En El Luchador, dirigida por Darren Aronofsky, el espectador se sumerge en la vida de Randy «The Ram» Robinson, interpretado magistralmente por Mickey Rourke. Este personaje, una leyenda del wrestling en los años ochenta, enfrenta el inevitable desgaste del tiempo mientras intenta aferrarse a los últimos vestigios de su antigua gloria en el decadente circuito independiente de lucha libre.

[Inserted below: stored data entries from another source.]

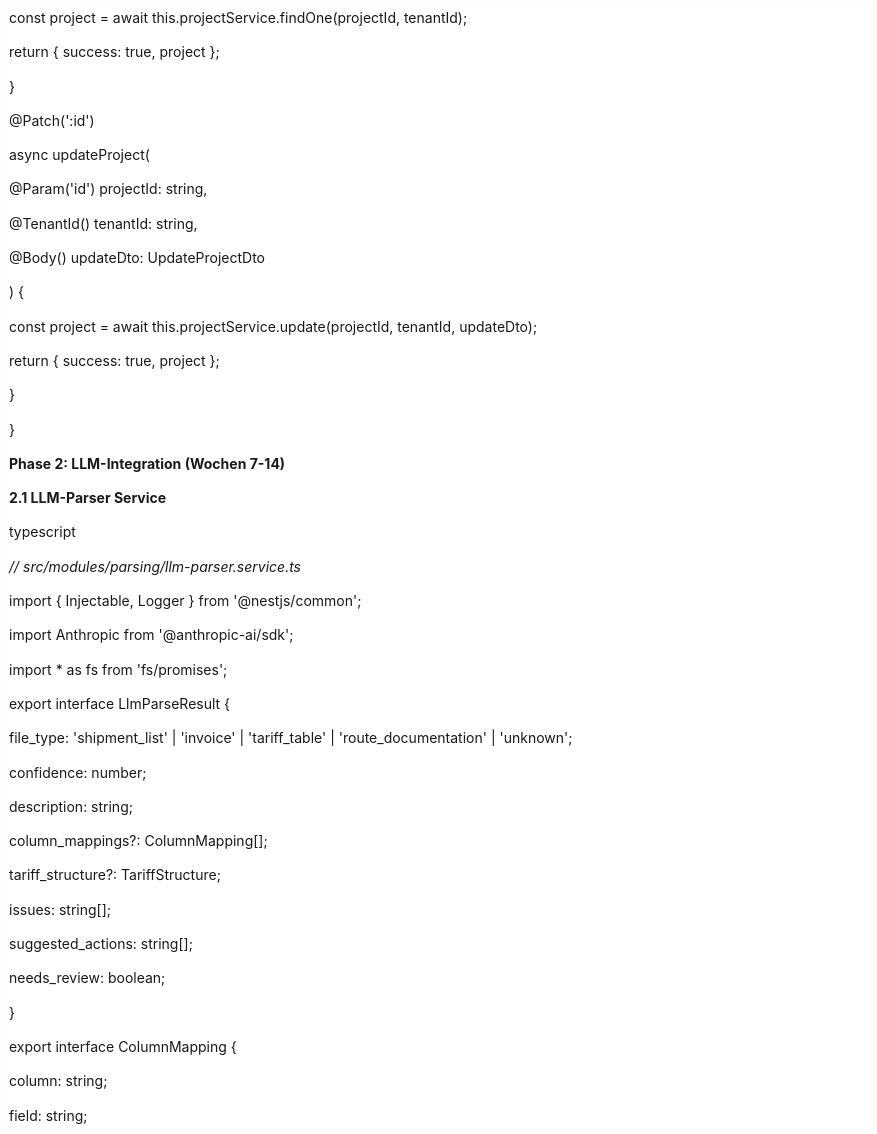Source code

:const project = await this.projectService.findOne(projectId, tenantId);

return { success: true, project };

}

@Patch(':id')

async updateProject(

@Param('id') projectId: string,

@TenantId() tenantId: string,

@Body() updateDto: UpdateProjectDto

) {

const project = await this.projectService.update(projectId, tenantId, updateDto);

return { success: true, project };

}

}

**Phase 2: LLM-Integration (Wochen 7-14)**

**2.1 LLM-Parser Service**

typescript

_// src/modules/parsing/llm-parser.service.ts_

import { Injectable, Logger } from '@nestjs/common';

import Anthropic from '@anthropic-ai/sdk';

import \* as fs from 'fs/promises';

export interface LlmParseResult {

file_type: 'shipment_list' | 'invoice' | 'tariff_table' | 'route_documentation' | 'unknown';

confidence: number;

description: string;

column_mappings?: ColumnMapping\[\];

tariff_structure?: TariffStructure;

issues: string\[\];

suggested_actions: string\[\];

needs_review: boolean;

}

export interface ColumnMapping {

column: string;

field: string;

Randy ya no combate frente a multitudes en estadios llenos, sino que se presenta en gimnasios escolares y centros comunitarios, donde los reflectores han sido reemplazados por luces fluorescentes y el clamor del público se ha vuelto un eco lejano. A pesar de sus problemas físicos y el evidente deterioro de su salud —consecuencia de años de castigo en el ring—, sigue aferrado a su identidad como luchador, incapaz de imaginar una vida fuera del cuadrilátero.
Sin embargo, un problema cardíaco lo obliga a reconsiderar su camino. Es entonces cuando Randy empieza a cuestionarse si existe una vida más allá del ring. Intenta reconstruir los lazos con Stephanie, su hija, a quien abandonó en el pasado. La relación está cargada de resentimientos, silencios incómodos y heridas abiertas, pero Randy busca una redención tardía que parece siempre escurrirse entre sus dedos.
En paralelo, encuentra un posible refugio emocional en Cassidy, una stripper interpretada por Marisa Tomei. Al igual que él, Cassidy también lidia con el paso del tiempo en un entorno que valora la juventud. Ambos comparten la sensación de estar atrapados en mundos que ya no les pertenecen, intentando reinventarse mientras luchan contra sus propias derrotas.